ANPGF, une solution innovante pour le financement des PME/PMI

Les jeunes entrepreneurs togolais sont désormais encouragés à se lancer dans l’entreprenariat. Mais le problème majeur du secteur reste le manque de financements. Pour  rectifier le tir, l’Agence  nationale de promotion et de garantie de financement des PME/PMI  (ANPGF) a été portée sur les fonts baptismaux. Cette nouvelle structure d’appui financier et non-financier œuvre pour le financement des projets et la formation des jeunes entrepreneurs  opérant dans le secteur privé.

Selon la  directrice, Mme Naka De Souza, cette structure, bien que n’étant pas une banque, vient répondre aux difficultés de financement grâce à ses ressources propres et garantit les projets auprès des banques à travers deux produits financiers.

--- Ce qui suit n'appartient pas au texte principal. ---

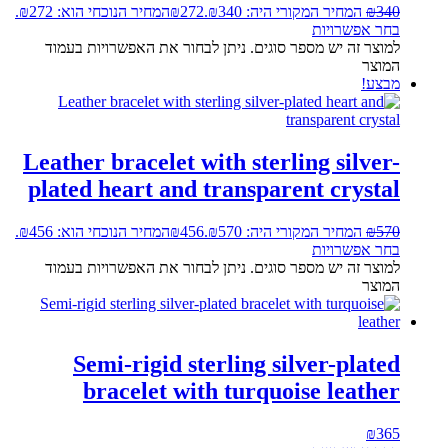
340
₪
המחיר המקורי היה: ₪340.
272
₪
המחיר הנוכחי הוא: ₪272.
בחר אפשרויות
למוצר זה יש מספר סוגים. ניתן לבחור את האפשרויות בעמוד
המוצר
מבצע!
Leather bracelet with sterling silver-
plated heart and transparent crystal
570
₪
המחיר המקורי היה: ₪570.
456
₪
המחיר הנוכחי הוא: ₪456.
בחר אפשרויות
למוצר זה יש מספר סוגים. ניתן לבחור את האפשרויות בעמוד
המוצר
Semi-rigid sterling silver-plated
bracelet with turquoise leather
₪
365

« L’Agence nationale de promotion et de garantie de financements des PME/PMI n’est ni une banque ni une institution de microfinance. Elle n’assure pas elle-même directement l’octroi de crédits. Le financement est fait sur les ressources propres de l’agence et à sa demande par des banques et établissements financiers partenaires ».

L’institution a mis sur pied une procédure permettant de partager le risque de financement avec les banques en garantissant en partie le risque de non remboursement. Grace à cette procédure,  les financements octroyés  par les banques sont garantis  à hauteur de 50% par l’ANPGF ; ce qui contribue à réduire les garantis rédhibitoires de certains projets.

Les projets financés par l’agence doivent être rentables, pérennes et générer des emplois afin d’être en symbiose  avec la nouvelle dynamique de lutte contre le chômage des autorités togolaises. Chaque projet est financé à hauteur de 20 millions de FCFA avec un taux d’intérêt inférieur à celui proposé par les institutions classiques de financement.

700 PME/PMI couvrent 15% du PIB

Les mesures prises par le Togo ont produit des résultats positifs puisque le pays a grimpé dans le rapport Doing Business 2015 de la Banque mondiale. Le rapport indique en effet que le Togo fait partie des dix économies du monde qui ont le plus progressé sur le climat des affaires en faisant un bond de quinze places pour être classé 149e dans le monde.

Selon ce même rapport, le Togo a simplifié le processus de création d’entreprise en permettant au guichet unique de rendre public les avis de constitution et en supprimant l’obligation d’obtenir la carte d’opérateur économique. Le même rapport constate que le pays a également simplifié le transfert de propriété par l’abaissement du taux de la taxe d’immatriculation de la propriété. Les impôts onéreux constituant un frein à l’afflux des investissements privés externes, pour y remédier, le Togo a réduit le taux de l’impôt sur les salaires. Plus de 700 PME/PMI existent au Togo avec un apport estimé à plus 15% du PIB national, en 2014.